» **Exercise text**:
━━━━━━━━━━━━━━━━━━━━━━━━━━━━━━

My aunt, for example, just passed.  She was only 69, but she had been in a dark place for quite some time.  She suffered from dementia and hardly recognized anybody anymore save for her husband of over fifty years.  I sent a condolence card to my uncle, describing how, years ago, I was walking up the sidewalk and observed him, my aunt, and their toddler granddaughter playing in the leaves.  She was gazing up at them in joyous awe, and the two new grandparents were dancing around, sprinkling autumn leaves over her.  They all stood in a golden light.  The sight was beautiful to behold.  And passing.  Transitory. 

Love and time. 

It was a tension I carried with me to Simpsonwood Park with my dog, Arrow. 

The love I have for my children.  My own death. My heart hurt for so many. 

As it happened, I thought then of the Hail Mary and wondered why it ended with the word “death.” 

Holy Mary, Mother of God, pray for us sinners, now and at the hour of our death. 

And then I thought about another word in the prayer: “womb.” 

Blessed is the fruit of thy womb, Jesus. 

Was a revelation coming?  Perhaps so. 

When each of my daughters was still in the womb, I delighted over them but not as much as I do now.  They were still developing.  It was still dark. 

Just like our world is now.  But physically.  So what do we make of our current circumstances?  Are we in a spiritual womb?  Are our souls being developed? 

Consider this: In my mother’s womb, I was who I was; however, in the world, I am more than my utero beginning.  In heaven will I be even more than I am now?  At present, we are all in stage 2 of a 3-stage process.  We go from womb to womb – physical to spiritual – an upward trajectory if we call on the right name. 

Perhaps, then, this is why we ask Mary to pray for us.  She is our spiritual mother, after all, so if we are truly through Him and with Him and in Him, then we will be birthed through Mary’s womb.  Our “death,” therefore, is not what we think it is.  My aunt is even more who she is right now.  More than she ever was.  And the same goes for all of those who have gone before us.  Maybe it is only in heaven where God fully delights in His children.  He pokes the belly now.  Anticipates the true birth.  Waits patiently.  Knows that both births are scary and messy but also knows that both involve emerging out of some darkness and into the light. 

First the sun.  S-U-N.  Then the Son.  S-O-N.

━━━━━━━━━━━━━━━━━━━━━━━━━━━━━━

» **Provided information**:

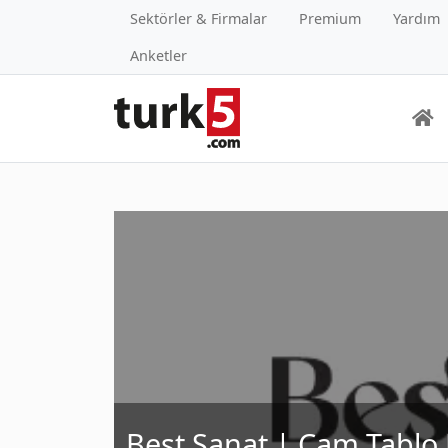
Sektörler & Firmalar
Premium
Yardım
Anketler
Best Sanat | Cam Tablo 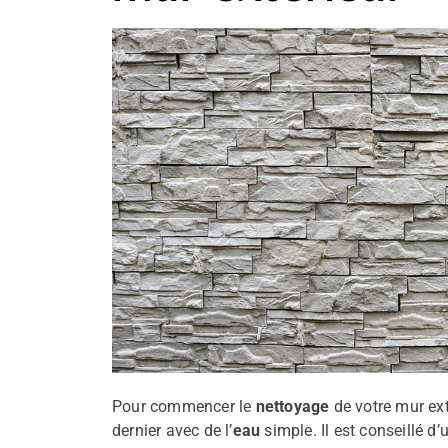
Pour commencer le
nettoyage
de votre mur ext
dernier avec de l’
eau
simple. Il est conseillé d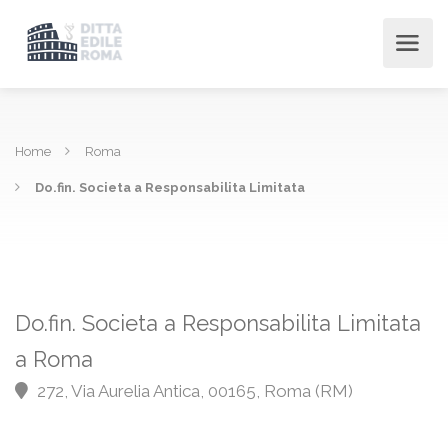
Home
Roma
Do.fin. Societa a Responsabilita Limitata
Do.fin. Societa a Responsabilita Limitata
a Roma
272, Via Aurelia Antica, 00165, Roma (RM)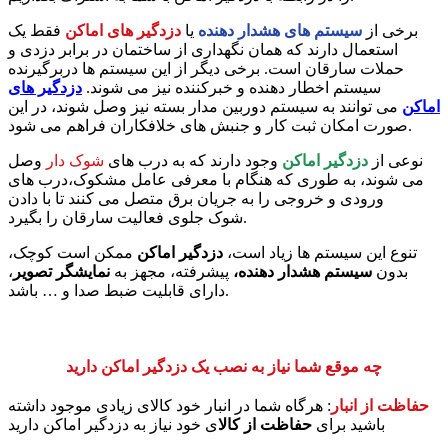
برخی از
سیستم های هشدار دهنده
یا
دزدگیر های اماکن
فقط یک
استعمال دارند که همان نگهداری از ساختمان در برابر دزدی و
حملات سارقان است. برخی دیگر از این سیستم ها دربرگیرنده
سیستم اخطار دهنده و خبرکننده نیز می شوند.
دزدگیر های
اماکن
می توانند به سیستم دوربین مدار بسته نیز وصل شوند، در این
صورت امکان ثبت کار و جنبش های خلافکاران فراهم می شود.
نوعی از
دزدگیر اماکن
وجود دارند که به درب های
شوک دار
وصل
می شوند، به طوری که هنگام با معرفی عامل مشکوک،درب های
ورودی و خروجی را به جریان برق متصل می کنند تا با دادن
شوک جلوی فعالیت سارقان را بگیرد.
تنوع این سیستم ها زیاد است،
دزدگیر اماکن
ممکن است کوچک،
بدون
سیستم هشدار دهنده،
پیشرفته، مجهز به
نمایشگر تصویر
،
دارای قابلیت ضبط صدا و … باشد.
چه موقع شما نیاز به نصب یک دزدگیر اماکن دارید
حفاظت از انبار
: هرگاه شما در انبار خود کالای زیادی موجود داشته
باشید برای
حفاظت از کالا
ی خود نیاز به دزدگیر اماکن دارید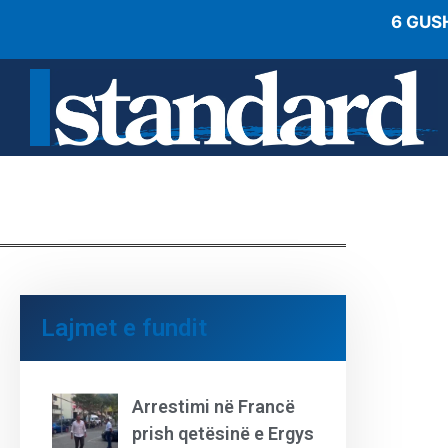
6 GUS
Lajmet e fundit
Arrestimi në Francë
prish qetësinë e Ergys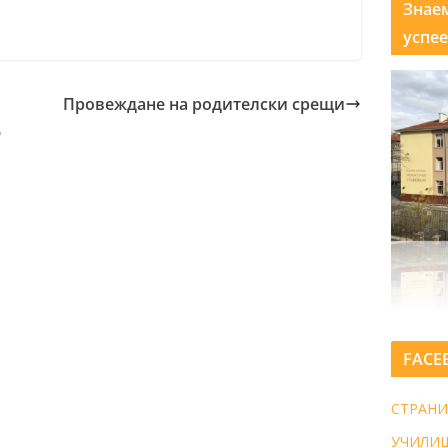
Знае
успее
Провеждане на родителски срещи
ф
FACE
СТРАНИ
УЧИЛИ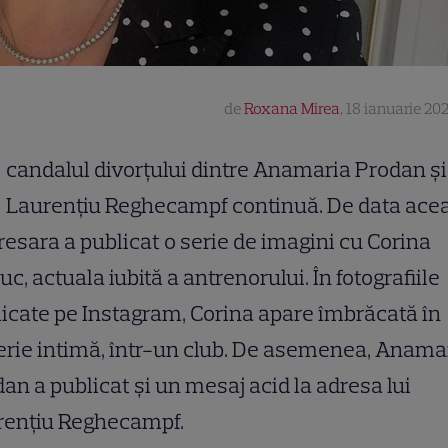
de
Roxana Mirea
,
18 ianuarie 202
candalul divorțului dintre Anamaria Prodan și
Laurențiu Reghecampf continuă. De data acea
esara a publicat o serie de imagini cu Corina
uc, actuala iubită a antrenorului. În fotografiile
icate pe Instagram, Corina apare îmbrăcată în
erie intimă, într-un club. De asemenea, Anama
an a publicat și un mesaj acid la adresa lui
rențiu Reghecampf.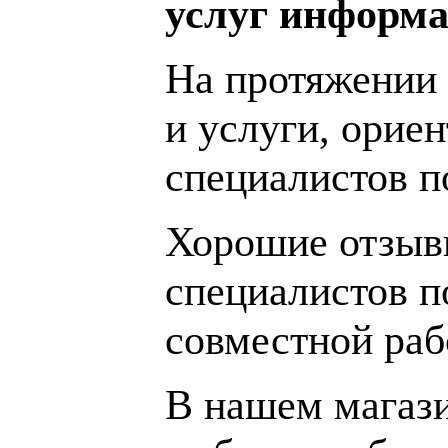
услуг информа
На протяжении 
и услуги, орие
специалистов 
Хорошие отзывы
специалистов п
совместной раб
В нашем магаз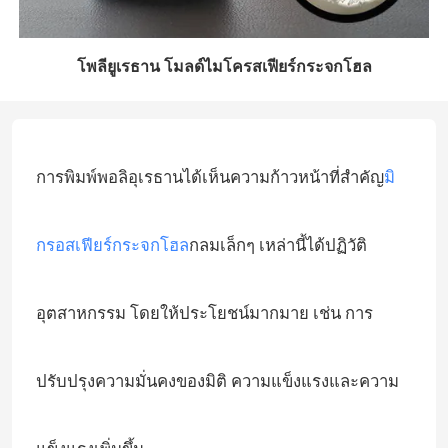
โพลียูเรธาน โมลด์ไมโครสเฟียร์กระจกโฮล
การพิมพ์พอลิอุเรธานได้เห็นความก้าวหน้าที่สําคัญ
มิ
กรอสเฟียร์กระจกโฮล
กลมเล็กๆ เหล่านี้ได้ปฏิวัติ
อุตสาหกรรม โดยให้ประโยชน์มากมาย เช่น การ
ปรับปรุงความมั่นคงของมิติ ความแข็งแรงและความ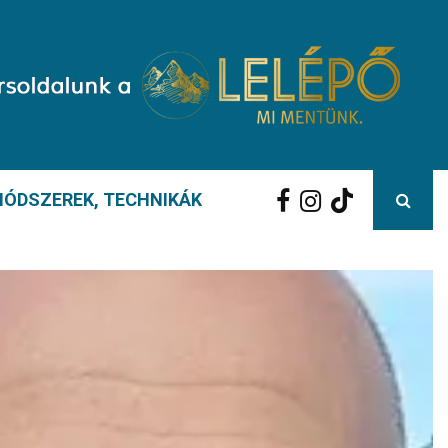
ÓDSZEREK, TECHNIKÁK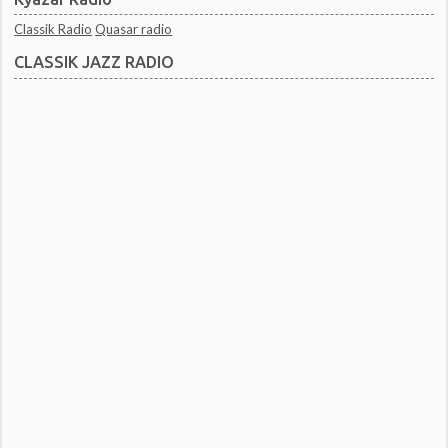
Classik Radio
Quasar radio
CLASSIK JAZZ RADIO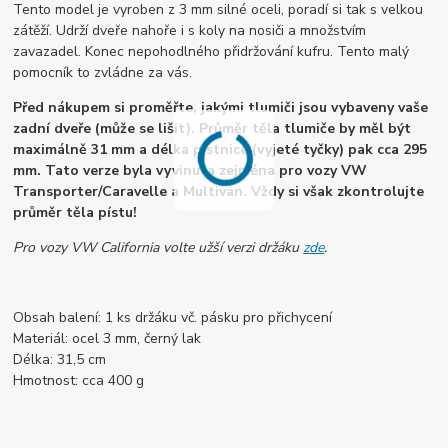
Tento model je vyroben z 3 mm silné oceli, poradí si tak s velkou
zátěží. Udrží dveře nahoře i s koly na nosiči a množstvím
zavazadel. Konec nepohodlného přidržování kufru. Tento malý
pomocník to zvládne za vás.
Před nákupem si proměřte, jakými tlumiči jsou vybaveny vaše
zadní dveře (může se lišit). Průměr těla tlumiče by měl být
maximálně 31 mm a délka pístnice (vyjeté tyčky) pak cca 295
mm. Tato verze byla vyvinuta zejména pro vozy VW
Transporter/Caravelle a Multivan. Vždy si však zkontrolujte
průměr těla pístu!
Pro vozy VW California volte užší verzi držáku
zde
.
Obsah balení: 1 ks držáku vč. pásku pro přichycení
Materiál: ocel 3 mm, černý lak
Délka: 31,5 cm
Hmotnost: cca 400 g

━━━━━━━━━━━━━━━━━━━━━━━━━━━━━━

» **Activity list**:
1 - Please update the stretch of the essay from "My aunt, for" through "Love and time." by replacing "toddler" with "infant".
2 - Condense the essay's paragraph that opens with "Perhaps, then, this is why we ask Mary" into three sentences that keep its main points.
The items have no connection to the essay.

» **Answers**:
1 -
My aunt, for example, just passed.  She was only 69, but she had been in a dark place for quite some time.  She suffered from dementia and hardly recognized anybody anymore save for her husband of over fifty years.  I sent a condolence card to my uncle, describing how, years ago, I was walking up the sidewalk and observed him, my aunt, and their infant granddaughter playing in the leaves.  She was gazing up at them in joyous awe, and the two new grandparents were dancing around, sprinkling autumn leaves over her.  They all stood in a golden light.  The sight was beautiful to behold.  And passing.  Transitory. 

Love and time.

2 - We ask Mary to pray for us because she is our spiritual mother, and if we are truly through Him, with Him and in Him, we will be birthed through her womb, so our "death" is not what we think it is. My aunt, like all who have gone before us, is now more who she is than she ever was. Perhaps God fully delights in His children only in heaven, waiting patiently for the true birth and knowing that both births are scary and messy but both lead out of darkness and into the light.